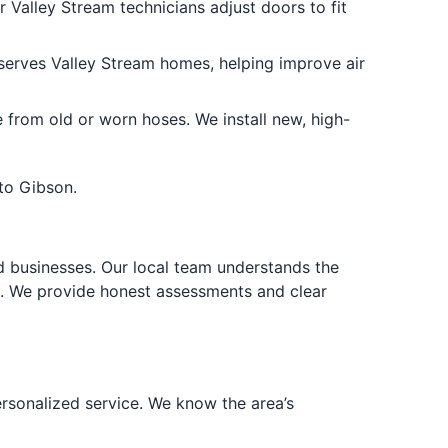
 Valley Stream technicians adjust doors to fit
serves Valley Stream homes, helping improve air
rom old or worn hoses. We install new, high-
to Gibson.
d businesses. Our local team understands the
k. We provide honest assessments and clear
rsonalized service. We know the area’s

+++

State how many lines in the listing contain the word "Stream", and write nothing besides that number.

2